MATERIAL FOR THIS TASK =
..............................

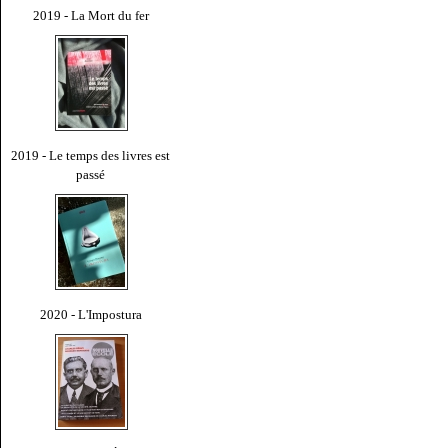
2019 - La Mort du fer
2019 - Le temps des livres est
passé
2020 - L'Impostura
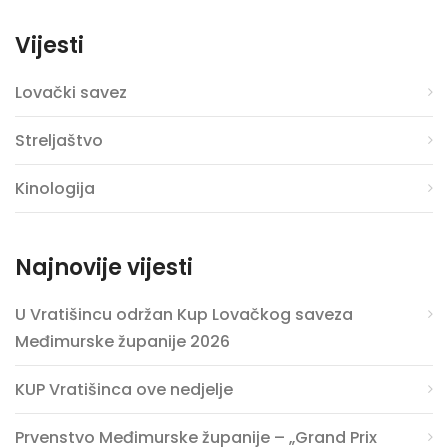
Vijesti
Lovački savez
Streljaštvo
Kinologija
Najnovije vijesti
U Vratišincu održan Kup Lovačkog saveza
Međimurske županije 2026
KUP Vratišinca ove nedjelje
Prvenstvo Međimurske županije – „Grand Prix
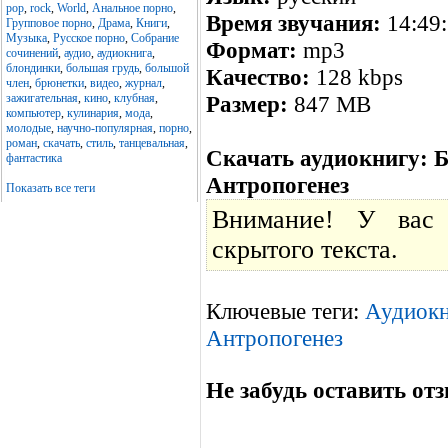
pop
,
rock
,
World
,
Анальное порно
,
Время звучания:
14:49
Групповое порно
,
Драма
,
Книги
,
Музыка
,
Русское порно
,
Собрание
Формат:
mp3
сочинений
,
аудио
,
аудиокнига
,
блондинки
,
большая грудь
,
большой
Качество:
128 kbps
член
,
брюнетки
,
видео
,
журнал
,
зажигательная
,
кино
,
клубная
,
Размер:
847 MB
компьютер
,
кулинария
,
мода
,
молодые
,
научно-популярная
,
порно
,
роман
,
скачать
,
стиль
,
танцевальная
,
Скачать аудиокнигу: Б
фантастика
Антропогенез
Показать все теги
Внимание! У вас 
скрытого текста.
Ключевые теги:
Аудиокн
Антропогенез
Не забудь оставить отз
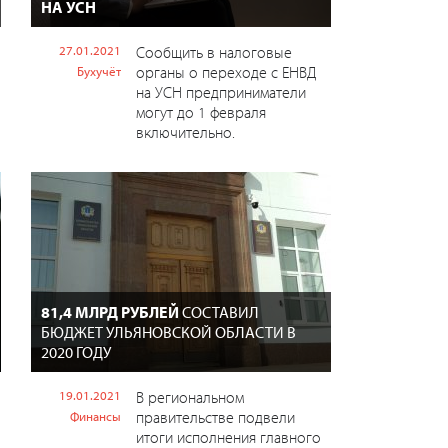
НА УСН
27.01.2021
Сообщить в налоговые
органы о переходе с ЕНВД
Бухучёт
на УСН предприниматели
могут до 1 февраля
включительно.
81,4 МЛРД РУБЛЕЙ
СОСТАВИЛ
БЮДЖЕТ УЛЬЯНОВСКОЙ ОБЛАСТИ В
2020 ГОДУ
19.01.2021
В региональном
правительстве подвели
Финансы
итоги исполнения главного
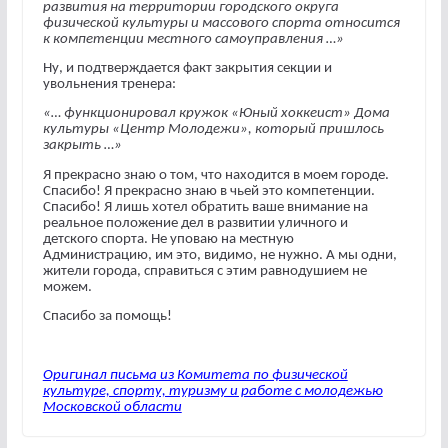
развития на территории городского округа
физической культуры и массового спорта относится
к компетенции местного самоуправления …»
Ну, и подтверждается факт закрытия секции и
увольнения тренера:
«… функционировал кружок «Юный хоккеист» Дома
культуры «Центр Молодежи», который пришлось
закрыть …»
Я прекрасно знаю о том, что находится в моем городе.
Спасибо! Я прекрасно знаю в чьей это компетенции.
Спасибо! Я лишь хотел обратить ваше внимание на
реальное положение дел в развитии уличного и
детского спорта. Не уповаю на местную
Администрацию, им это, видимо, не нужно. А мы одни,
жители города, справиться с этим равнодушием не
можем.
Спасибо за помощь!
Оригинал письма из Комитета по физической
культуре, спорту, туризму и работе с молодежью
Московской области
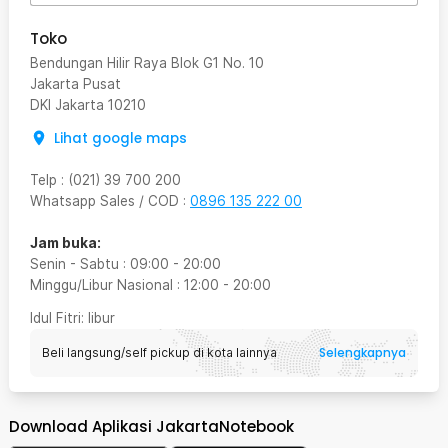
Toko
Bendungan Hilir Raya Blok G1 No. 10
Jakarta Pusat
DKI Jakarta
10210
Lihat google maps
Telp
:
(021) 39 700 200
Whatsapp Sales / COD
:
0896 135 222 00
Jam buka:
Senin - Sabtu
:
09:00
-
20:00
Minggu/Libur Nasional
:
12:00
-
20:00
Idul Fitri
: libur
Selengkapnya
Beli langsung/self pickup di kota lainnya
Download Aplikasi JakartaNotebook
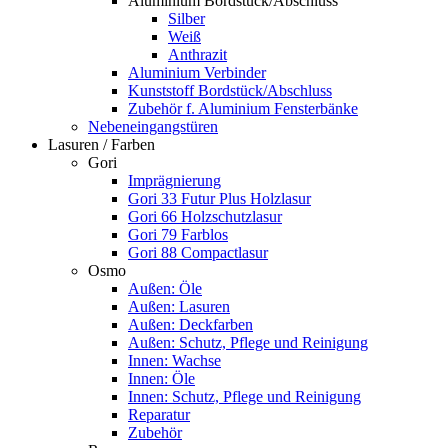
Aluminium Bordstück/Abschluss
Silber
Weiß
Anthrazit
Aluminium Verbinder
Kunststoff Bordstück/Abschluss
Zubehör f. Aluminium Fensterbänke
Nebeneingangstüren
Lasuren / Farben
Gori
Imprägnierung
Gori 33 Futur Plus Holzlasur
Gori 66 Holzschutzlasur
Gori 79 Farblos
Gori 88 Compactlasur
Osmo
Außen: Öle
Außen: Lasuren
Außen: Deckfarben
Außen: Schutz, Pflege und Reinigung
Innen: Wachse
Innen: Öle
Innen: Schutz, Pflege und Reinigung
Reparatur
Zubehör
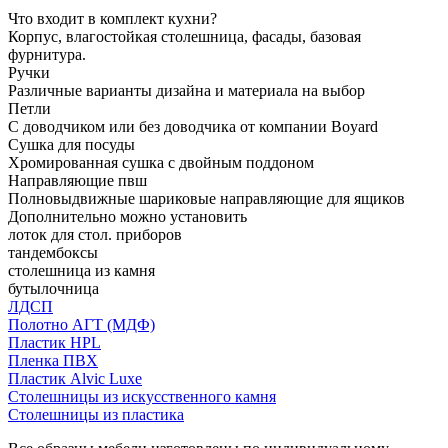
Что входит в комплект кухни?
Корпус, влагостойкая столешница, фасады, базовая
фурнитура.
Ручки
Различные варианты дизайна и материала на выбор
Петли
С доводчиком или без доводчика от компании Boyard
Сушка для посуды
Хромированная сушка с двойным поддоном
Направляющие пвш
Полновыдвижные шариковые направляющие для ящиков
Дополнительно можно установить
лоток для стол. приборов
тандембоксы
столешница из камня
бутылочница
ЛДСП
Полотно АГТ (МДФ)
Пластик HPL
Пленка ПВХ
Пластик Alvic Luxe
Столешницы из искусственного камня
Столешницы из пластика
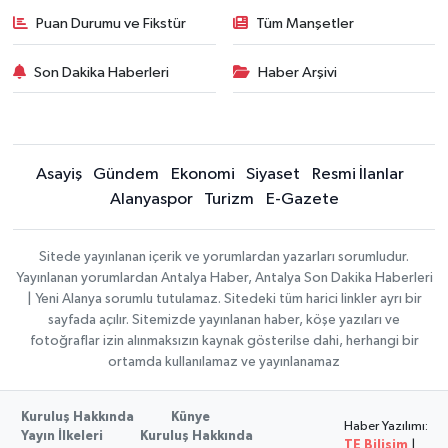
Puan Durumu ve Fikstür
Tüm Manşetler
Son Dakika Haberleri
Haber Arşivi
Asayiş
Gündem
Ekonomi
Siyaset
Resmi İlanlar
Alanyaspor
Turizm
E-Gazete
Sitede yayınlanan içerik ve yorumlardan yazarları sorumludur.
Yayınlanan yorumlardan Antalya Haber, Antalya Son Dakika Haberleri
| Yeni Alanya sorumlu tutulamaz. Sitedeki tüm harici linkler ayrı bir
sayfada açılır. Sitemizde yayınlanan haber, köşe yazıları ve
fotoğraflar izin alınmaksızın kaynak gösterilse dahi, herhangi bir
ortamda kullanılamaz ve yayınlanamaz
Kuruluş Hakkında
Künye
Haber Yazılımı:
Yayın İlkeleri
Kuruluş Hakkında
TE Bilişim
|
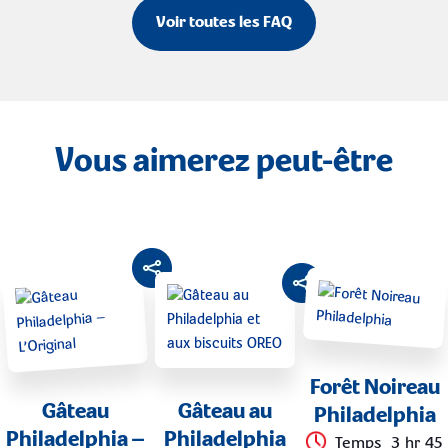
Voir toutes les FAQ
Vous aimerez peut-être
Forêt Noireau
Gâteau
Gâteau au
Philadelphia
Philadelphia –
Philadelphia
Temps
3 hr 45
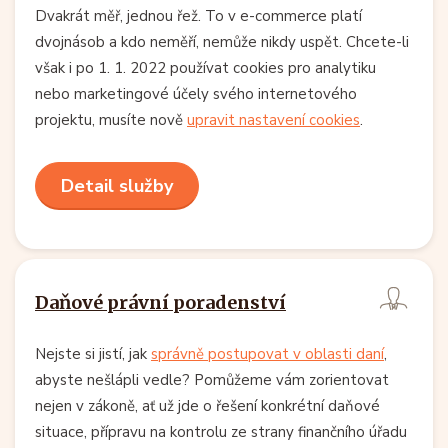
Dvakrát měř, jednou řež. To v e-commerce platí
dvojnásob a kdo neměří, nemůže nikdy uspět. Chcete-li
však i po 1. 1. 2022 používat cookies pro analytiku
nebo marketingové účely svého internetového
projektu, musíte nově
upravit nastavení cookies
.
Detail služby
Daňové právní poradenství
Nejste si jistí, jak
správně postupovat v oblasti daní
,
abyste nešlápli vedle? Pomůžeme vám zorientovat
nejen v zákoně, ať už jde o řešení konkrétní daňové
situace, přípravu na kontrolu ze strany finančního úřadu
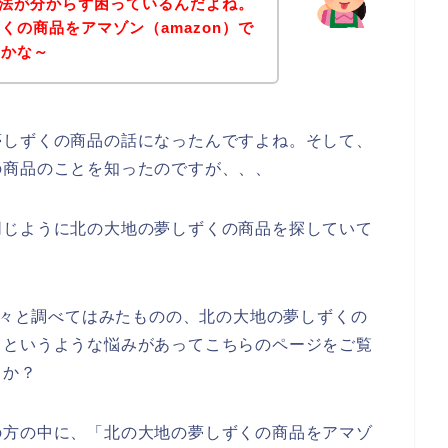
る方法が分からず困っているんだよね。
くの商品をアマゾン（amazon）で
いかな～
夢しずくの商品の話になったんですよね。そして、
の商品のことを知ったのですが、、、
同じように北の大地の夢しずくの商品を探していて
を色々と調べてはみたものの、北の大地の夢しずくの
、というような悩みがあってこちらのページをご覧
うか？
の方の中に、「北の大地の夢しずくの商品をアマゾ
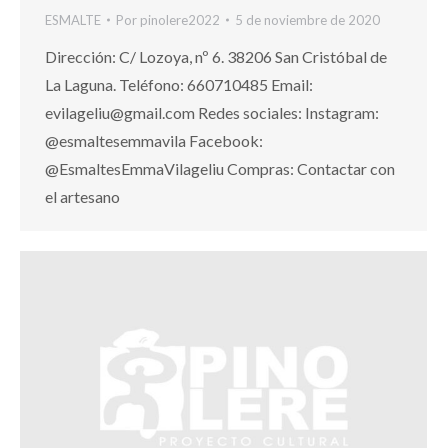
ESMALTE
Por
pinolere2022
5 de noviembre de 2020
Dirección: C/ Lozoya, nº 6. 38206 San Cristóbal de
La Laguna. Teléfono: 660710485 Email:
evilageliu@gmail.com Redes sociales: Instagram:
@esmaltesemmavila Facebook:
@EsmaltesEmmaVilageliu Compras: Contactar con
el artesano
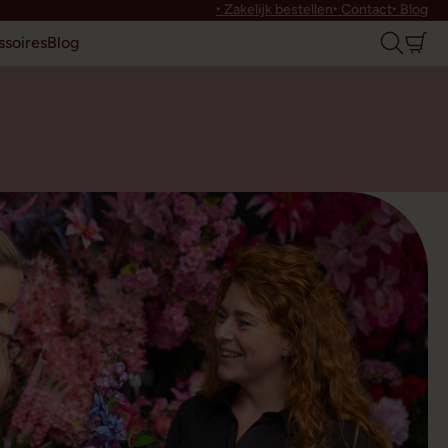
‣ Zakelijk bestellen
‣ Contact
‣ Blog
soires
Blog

..............................

WHAT THIS TASK INVOLVES = The word "Međimurske" appears in some of the lines above. Copy those lines.

TASK SOLUTION =
Međimurske županije 2026
Prvenstvo Međimurske županije – „Grand Prix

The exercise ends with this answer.